Der Einspruch, mit dem die Kläger den Ansatz der Entfernungspauschale für die Wegstrecke zwischen A. und B. begehrten, blieb ohne Erfolg; insoweit wird auf die Einspruchsentscheidung vom 17.01.2005 verwiesen.
Die Kläger haben Klage erhoben und zur Begründung im Wesentlichen Folgendes vorgetragen:
Die Entfernungspauschale sei auch für die Flugstrecke anzusetzen. Es sei davon auszugehen, dass in der Mehrzahl der Fälle die Flugkosten die Entfernungspauschale überstiegen. Seien allerdings -wie im Streitfall- die tatsächlich angefallenen Flugkosten geringer als die Entfernungspauschale, enthalte § 9 Abs. 1 Nr. 4 Satz 3 EStG eine Schlechterstellung und sei insofern nicht mit dem Gleichheitsgrundsatz des Art. 3 Grundgesetz -GG- vereinbar. Werde die gleiche Strecke beispielsweise mit der Bahn zurückgelegt, sei unstreitig die Entfernungspauschale anzusetzen. Es liege kein sachlicher Grund vor, vergleichbare Sachverhalte -günstiges Bahnticket bzw. günstiges Flugticket- ungleich zu behandeln. Auf die tatsächlich entstandenen Aufwendungen komme es nicht an.

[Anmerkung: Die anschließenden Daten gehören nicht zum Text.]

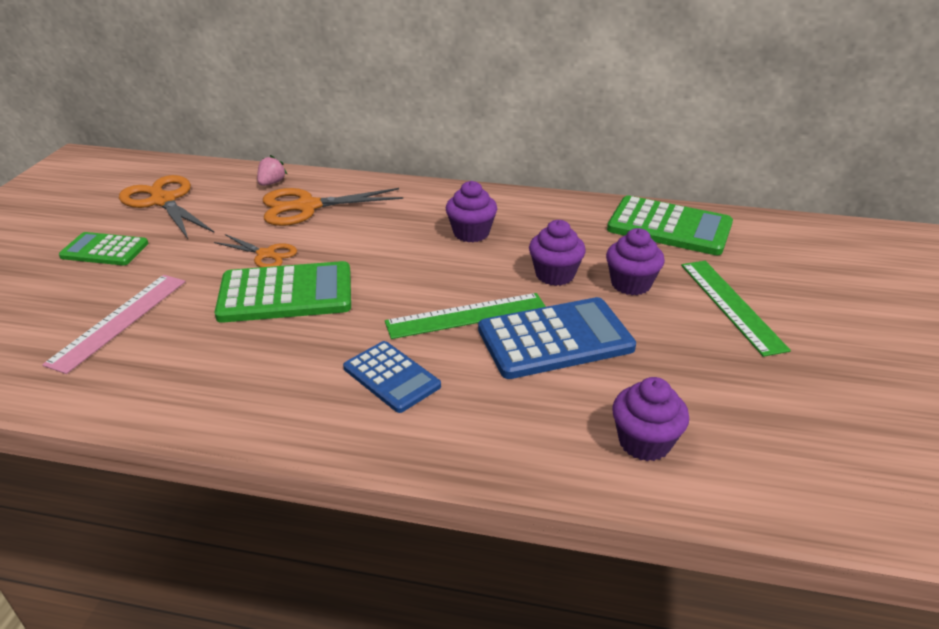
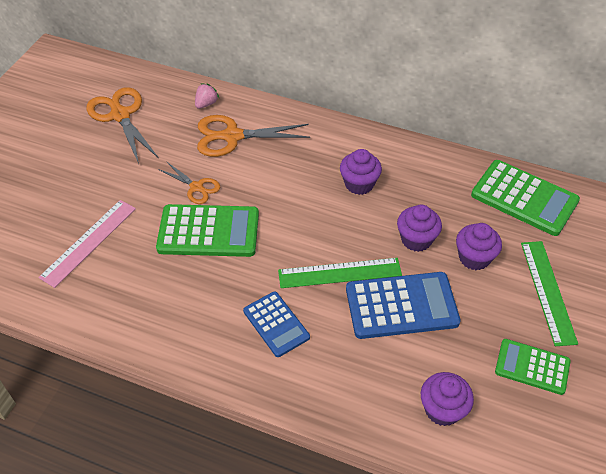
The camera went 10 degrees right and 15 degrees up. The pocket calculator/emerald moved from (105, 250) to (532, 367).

Da die Voraussetzungen einer doppelten Haushaltsführung erfüllt seien, mache sie -die Klägerin- von ihrem Wahlrecht Gebrauch und begehre daher den Ansatz der Werbungskosten für die zurückgelegten Wegstrecken zwischen A. und B. mit den für Familienheimfahrten maßgebenden Entfernungspauschalen gemäß § 9 Abs. 1 Satz 3 Nr. 5 EStG in Höhe von 0,40 € pro Entfernungskilometer.
Die Strecke zwischen B. und A. habe nach dem Tacho ihres Fahrzeugs 680 km betragen. Wegen der ständigen Staugefahr habe sie stets den Weg über die Autobahn A...., Kreuz Xxx, A...., Kreuz Xxx-Ost und sodann über die A.... gewählt. Diese Wegstrecke sei zwar etwas länger, aber eindeutig die schnellste Strecke. Anzusetzen sei nach dem Routenplaner Falk die Strecke mit 639,4 km.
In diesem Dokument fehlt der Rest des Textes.